Soğanlı Bez Bebeklerinin Kayseri için yöresel anlamının doğurganlığın simgesi olduğuna dikkati çeken Cemile Ablak, “Kayseri Kadın Kooperatifi’nde çalışıyoruz biz. İsteğe göre küçük, orta ve büyük boy olarak yapabiliyoruz bebekleri. İnşallah ilerleyeceğiz. Kadınlar hem sanat yapıyor hem de ekonomiye katkı veriyor.

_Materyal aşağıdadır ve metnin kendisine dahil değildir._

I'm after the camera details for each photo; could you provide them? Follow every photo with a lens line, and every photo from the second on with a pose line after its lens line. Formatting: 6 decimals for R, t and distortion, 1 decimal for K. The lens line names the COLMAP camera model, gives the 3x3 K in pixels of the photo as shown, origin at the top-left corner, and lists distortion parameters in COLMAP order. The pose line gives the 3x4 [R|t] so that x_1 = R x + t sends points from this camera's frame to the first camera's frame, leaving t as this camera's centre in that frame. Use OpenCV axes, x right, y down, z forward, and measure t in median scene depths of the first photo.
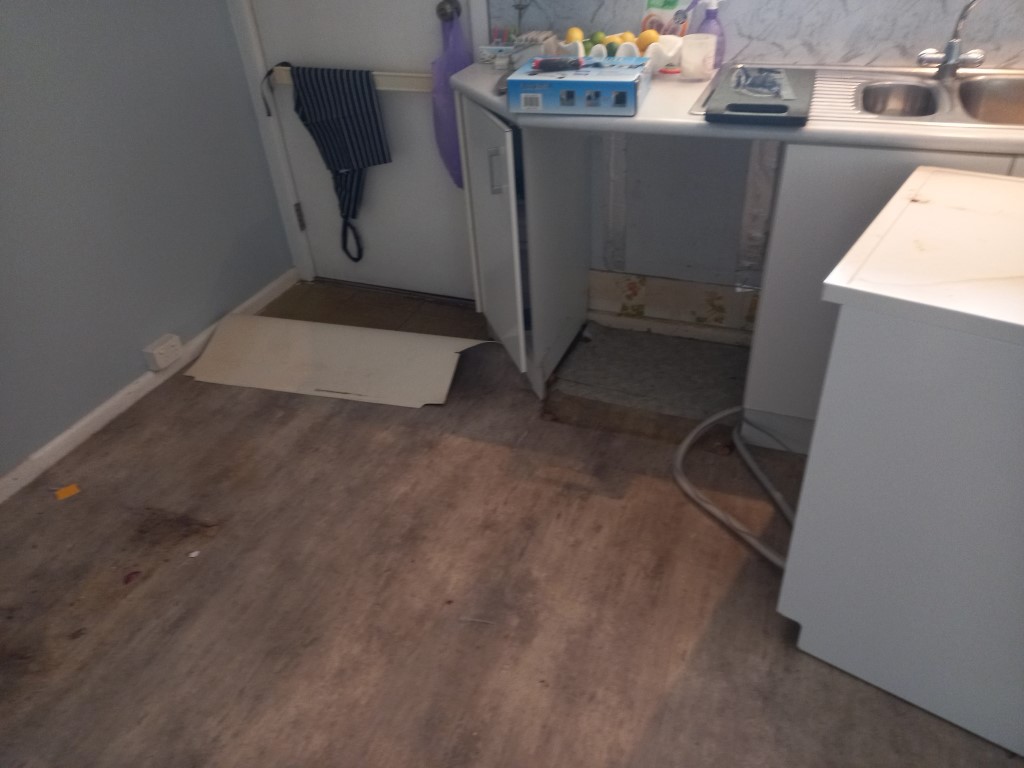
lens RADIAL K [[744.5, 0, 512.5], [0, 744.5, 425.0], [0, 0, 1]] dist [0.018043, -0.000273]
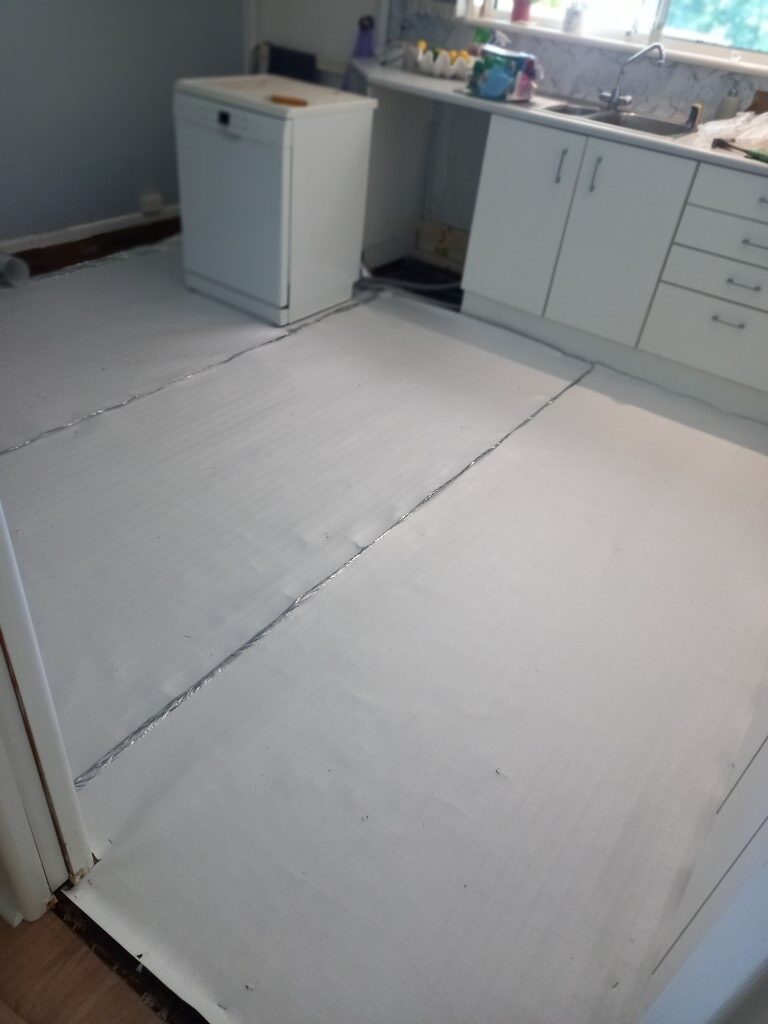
lens RADIAL K [[762.9, 0, 350.6], [0, 762.9, 556.7], [0, 0, 1]] dist [0.003402, -0.007379]
pose [[0.952552, 0.279436, -0.120669, 0.430923], [-0.276152, 0.960130, 0.043477, 0.530830], [0.128007, -0.008091, 0.991740, -0.712760]]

Heriflerin eline bakmıyoruz yani.” dedi.

“BİR KADININ ÖZGÜRLÜĞÜ, KOCASININ ELİNE BAKMADAN PARASINI KAZANIP GÜÇLÜ DURUŞUNDADIR”

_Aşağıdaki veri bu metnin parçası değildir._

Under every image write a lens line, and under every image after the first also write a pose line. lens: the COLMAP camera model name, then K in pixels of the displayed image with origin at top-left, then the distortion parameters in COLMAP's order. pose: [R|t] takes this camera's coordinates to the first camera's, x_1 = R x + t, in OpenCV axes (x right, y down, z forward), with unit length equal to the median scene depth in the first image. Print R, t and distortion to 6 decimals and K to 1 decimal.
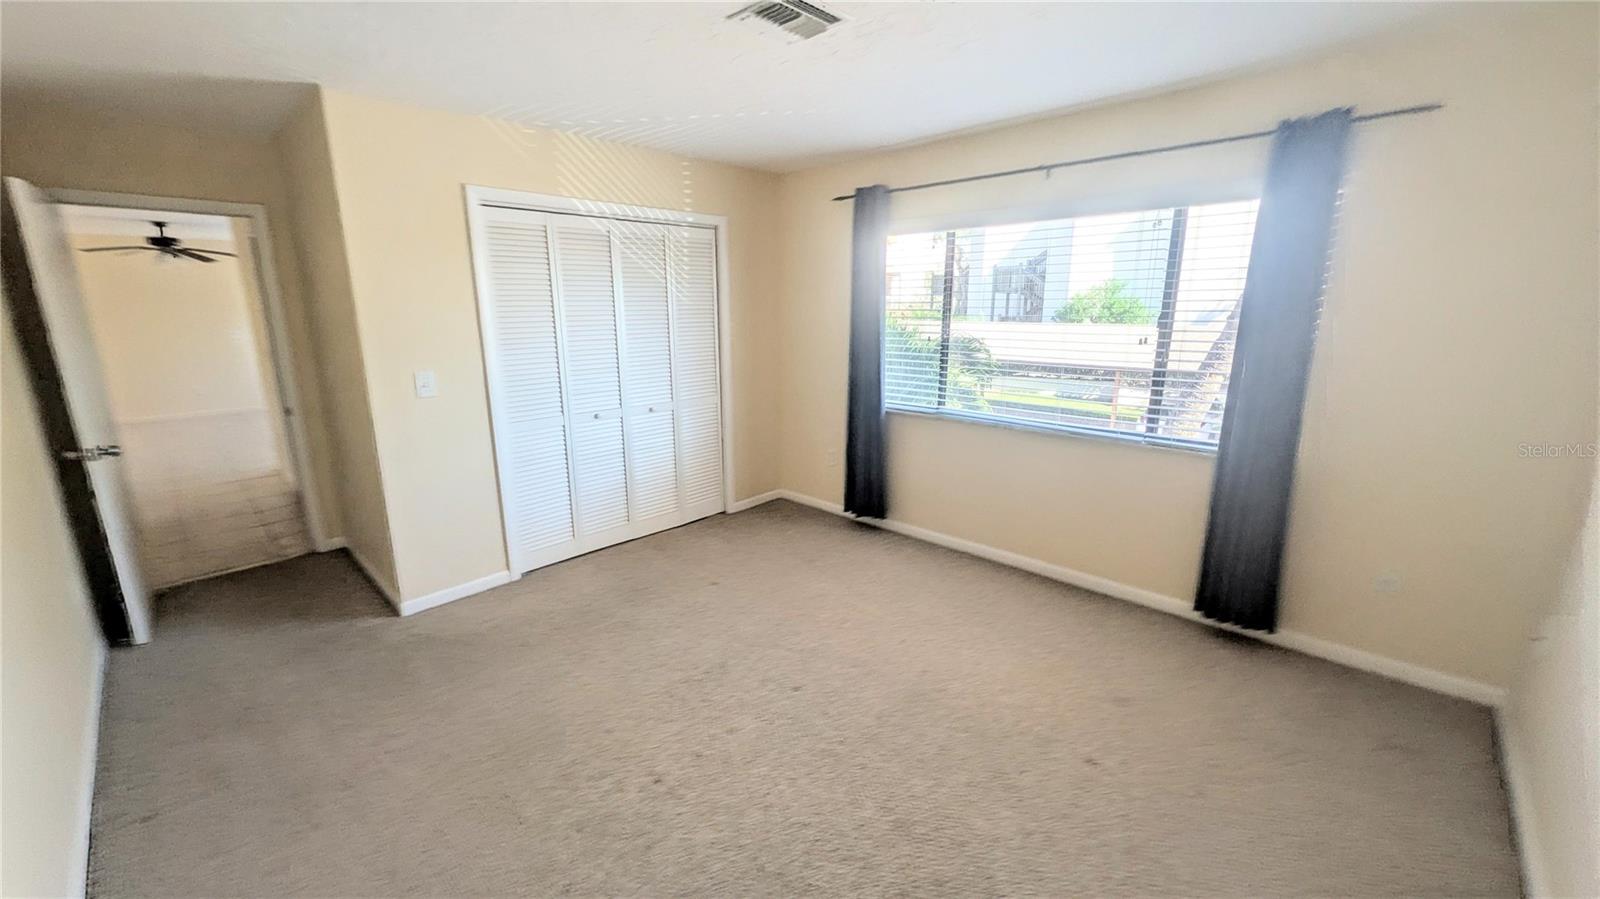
lens RADIAL K [[624.4, 0, 800.0], [0, 624.4, 452.5], [0, 0, 1]] dist [0.001249, -0.000788]
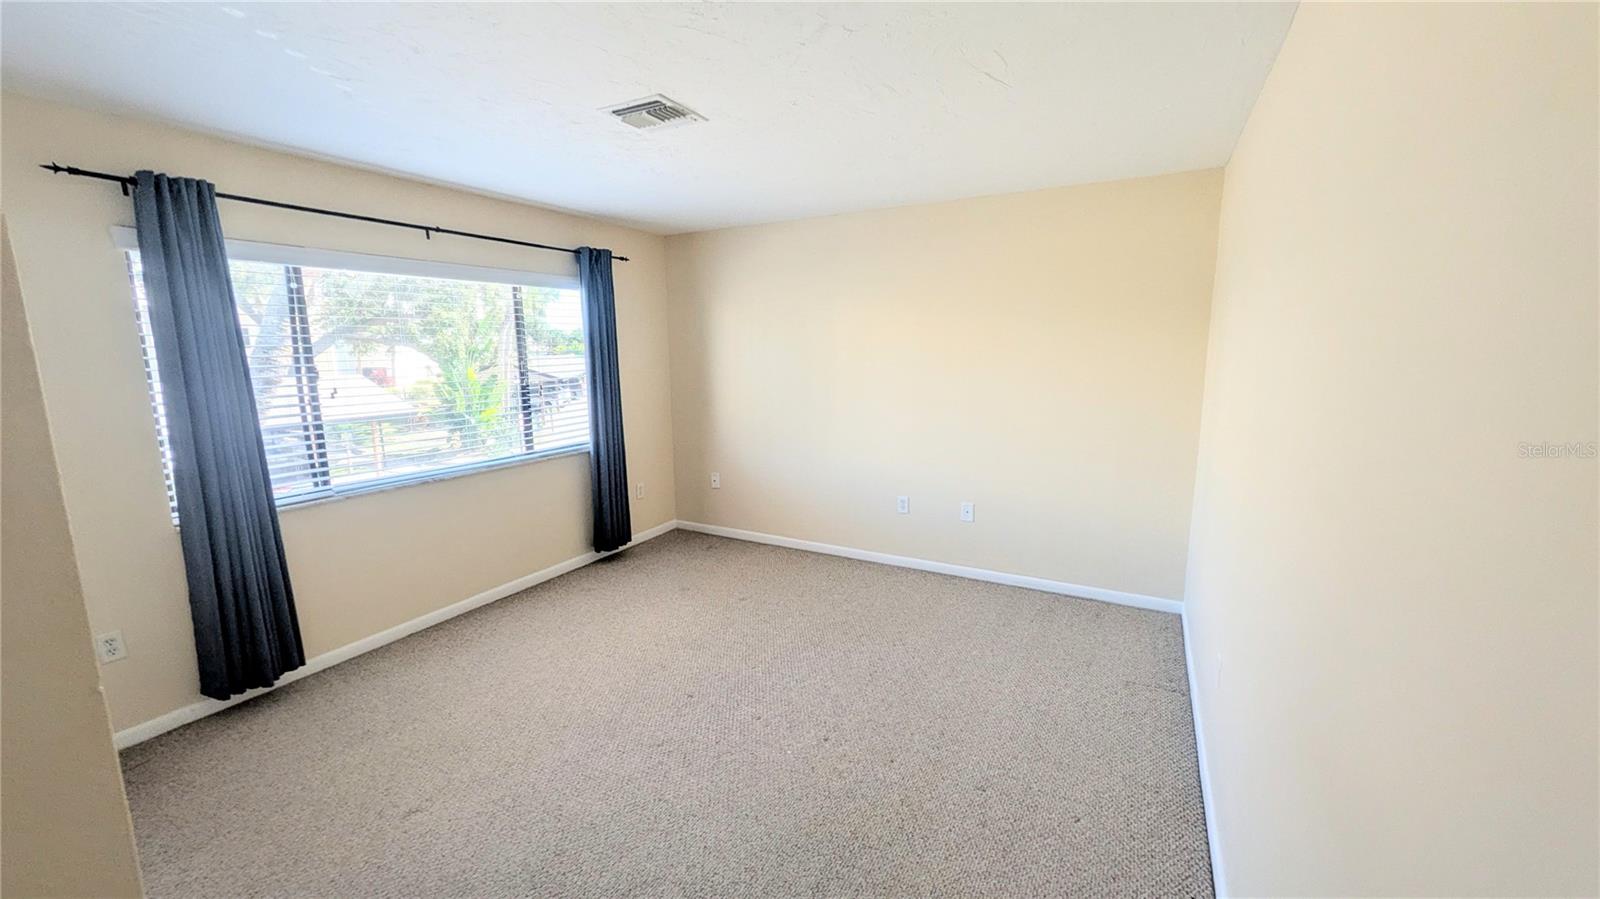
lens RADIAL K [[624.4, 0, 797.5], [0, 624.4, 450.1], [0, 0, 1]] dist [0.001249, -0.000788]
pose [[-0.264470, -0.154513, 0.951936, -0.835141], [0.231134, 0.948158, 0.218114, -0.187881], [-0.936287, 0.277709, -0.215046, 0.750707]]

Ekonomik özgürlüğünü kazanmak isteyen kadınların, cesurca hareket etmeleri gerektiğini belirten Ablak, “Özellikle yaşlandıklarını düşünüp geç kalmışlık hissini bit kenara bırakmalılar. Hem kocalarının hem de çevredeki insanların korku dolu sözlerine aldanmamalılar. Bir kadın istiyorsa başarır. Onu kimse tutamaz. O yüzden kadın hangi yaşta ekonomik özgürlüğünü kazanmak istiyorsa cesaretini toplayıp ipleri eline alsın. Bir kadının özgürlüğü, kocasının eline bakmadan parasını kazanıp güçlü duruşundadır.” ifadelerini kullandı.

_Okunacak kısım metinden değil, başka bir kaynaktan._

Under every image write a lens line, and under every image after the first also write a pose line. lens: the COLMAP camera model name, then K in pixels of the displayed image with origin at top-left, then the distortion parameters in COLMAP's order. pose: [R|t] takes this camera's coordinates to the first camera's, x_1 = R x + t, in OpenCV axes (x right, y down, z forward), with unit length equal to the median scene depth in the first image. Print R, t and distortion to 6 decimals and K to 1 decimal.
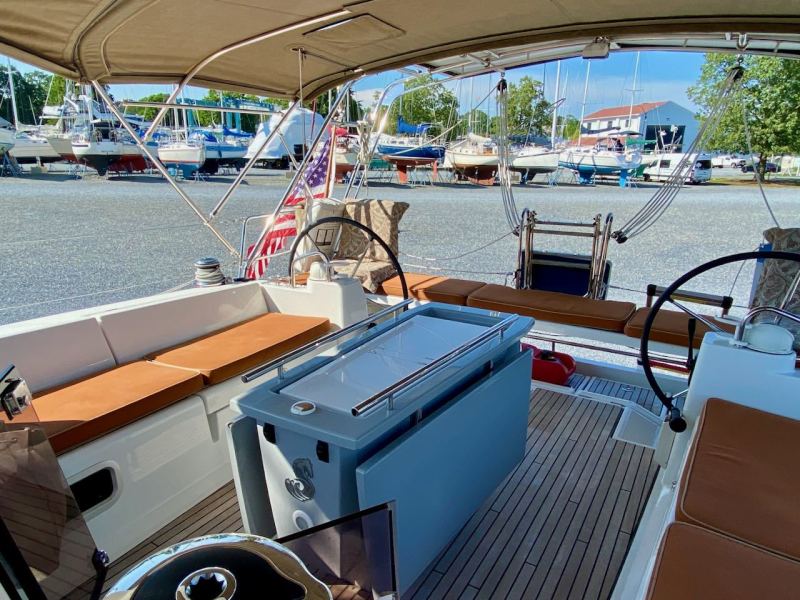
lens RADIAL K [[539.6, 0, 397.5], [0, 539.6, 303.1], [0, 0, 1]] dist [0.062320, -0.078726]
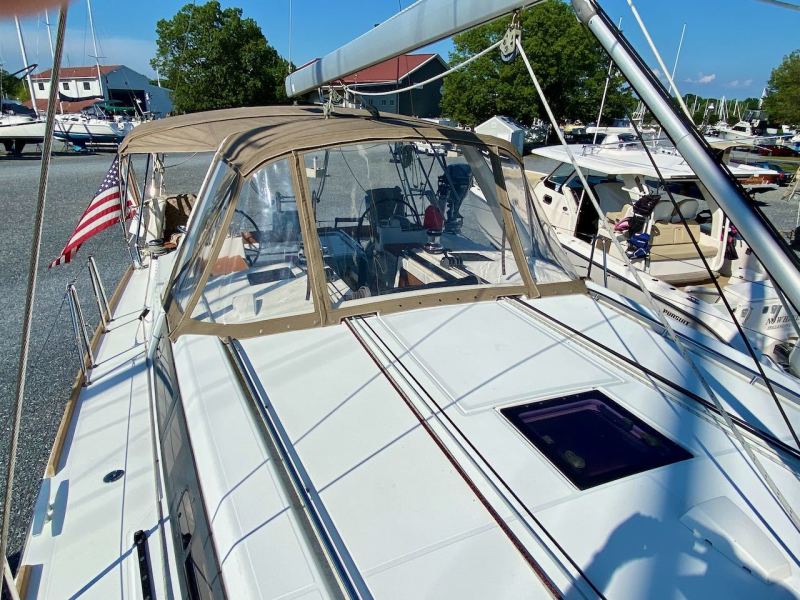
lens RADIAL K [[517.2, 0, 400.0], [0, 517.2, 300.0], [0, 0, 1]] dist [0.059173, -0.065782]
pose [[0.608403, -0.267479, 0.747195, -0.101286], [0.209556, 0.962222, 0.173823, -0.001772], [-0.765462, 0.050825, 0.641471, -0.059642]]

“ÖLENE KADAR YAPMAYI DÜŞÜNÜYORUM”

Çocuklarına Soğanlı Bez Bebeklerini yapmayı öğrettiğini dile getiren Ablak, “Ama yapmıyorlar. Okuyup öğretmen oldular. İsteseler yaparlar. Bizden sonra Soğanlı Bez Bebeklerinin soyu tükenecek belli ki. Ben devam etmek istiyorum ama bizden sonra yok nesil. Yeni çocuklar hiç ilgilenmiyor. Ellerinde birer telefon var. ‘Biz de yapalım, öğrenelim’ gibi güzel bir şey demiyorlar. Ben mesela sekiz yaşında başladım yapmaya.  Bizden sonraki neslin bu işimizi bitirmemesini isterim. Bilmiyorum ne kadar gider. Elim uyuşuyor ama ölene kadar yapmayı düşünüyorum. Ben bu işe gönül koyuyorum. Soğanlı Bez Bebekleri, ben ve benim gibi kadınların hem gelir kaynağı hem de sanatı oldu.” değerlendirmesini yaptı.

“BAŞKASINA ÖĞRETMEK İSTEMİYORUZ”

Kayseri Kadın Kooperatifi’nde Soğanlı Bez Bebeklerini yapmak isteyenler için kursların olmadığının altını çizen Ablak, “Başkasına öğretmek istemiyoruz. Coğrafi işaretimiz var. Gelip yardımcı olarak çalışırlar yanımızda ama dikiş gibi ayrıntıları öğrenmelerine razı olmayız. Sadece bize ait bu sanat. Bize özel kalsın istiyoruz.” diye konuştu.

“SADECE BU BEBEĞİ ALMAK İÇİN YURT DIŞINDAN GELENLER VAR”

Yurt dışına satış yaptıklarını aktaran Ablak, “Turistler, ‘İspanya’dan geliyorum, komşumda gördüm de. Ben de almak istiyorum’ diye geliyorlar bize. Sadece bu bebeği almak için gelenler var.” dedi.